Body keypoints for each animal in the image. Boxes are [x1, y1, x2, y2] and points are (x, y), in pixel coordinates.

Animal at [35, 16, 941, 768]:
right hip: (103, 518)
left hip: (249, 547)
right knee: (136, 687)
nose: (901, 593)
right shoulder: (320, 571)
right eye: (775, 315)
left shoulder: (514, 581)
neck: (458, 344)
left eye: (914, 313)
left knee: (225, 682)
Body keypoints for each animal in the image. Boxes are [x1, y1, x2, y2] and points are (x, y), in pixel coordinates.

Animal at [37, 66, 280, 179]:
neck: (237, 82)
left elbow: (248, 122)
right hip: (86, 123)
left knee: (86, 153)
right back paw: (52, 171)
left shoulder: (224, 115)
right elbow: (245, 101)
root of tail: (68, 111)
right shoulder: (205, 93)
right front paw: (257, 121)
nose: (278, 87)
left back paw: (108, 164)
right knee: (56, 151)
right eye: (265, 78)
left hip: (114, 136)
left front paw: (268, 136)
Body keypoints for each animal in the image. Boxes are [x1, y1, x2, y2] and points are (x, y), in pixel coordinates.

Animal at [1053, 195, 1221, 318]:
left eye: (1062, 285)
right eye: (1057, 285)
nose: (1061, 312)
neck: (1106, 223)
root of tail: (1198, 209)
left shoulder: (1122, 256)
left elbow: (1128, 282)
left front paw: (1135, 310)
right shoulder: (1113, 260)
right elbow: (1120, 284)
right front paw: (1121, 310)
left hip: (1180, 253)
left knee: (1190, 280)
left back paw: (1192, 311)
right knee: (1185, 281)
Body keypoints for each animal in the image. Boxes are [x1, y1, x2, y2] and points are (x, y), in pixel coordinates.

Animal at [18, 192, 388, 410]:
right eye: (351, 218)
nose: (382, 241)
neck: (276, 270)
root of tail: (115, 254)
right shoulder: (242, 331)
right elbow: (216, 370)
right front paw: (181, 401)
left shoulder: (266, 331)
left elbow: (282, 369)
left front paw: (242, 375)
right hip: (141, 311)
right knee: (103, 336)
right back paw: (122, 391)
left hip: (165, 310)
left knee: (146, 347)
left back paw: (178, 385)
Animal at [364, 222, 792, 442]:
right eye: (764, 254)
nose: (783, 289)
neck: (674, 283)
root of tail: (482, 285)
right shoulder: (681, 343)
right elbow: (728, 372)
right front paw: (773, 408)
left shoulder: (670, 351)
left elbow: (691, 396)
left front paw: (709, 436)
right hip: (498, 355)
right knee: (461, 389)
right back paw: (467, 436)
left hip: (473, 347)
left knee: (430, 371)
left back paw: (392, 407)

+-------+

--- TASK TO CARRY OUT ---
Beginning at the line with "left front paw: (242, 375)" and ending at the line with "left front paw: (709, 436)", reproduce each line of the data above exactly, and add no other lines.

--- YOUR SOLUTION ---
left front paw: (242, 375)
right hip: (141, 311)
right knee: (103, 336)
right back paw: (122, 391)
left hip: (165, 310)
left knee: (146, 347)
left back paw: (178, 385)
Animal at [364, 222, 792, 442]:
right eye: (764, 254)
nose: (783, 289)
neck: (674, 283)
root of tail: (482, 285)
right shoulder: (681, 343)
right elbow: (728, 372)
right front paw: (773, 408)
left shoulder: (670, 351)
left elbow: (691, 396)
left front paw: (709, 436)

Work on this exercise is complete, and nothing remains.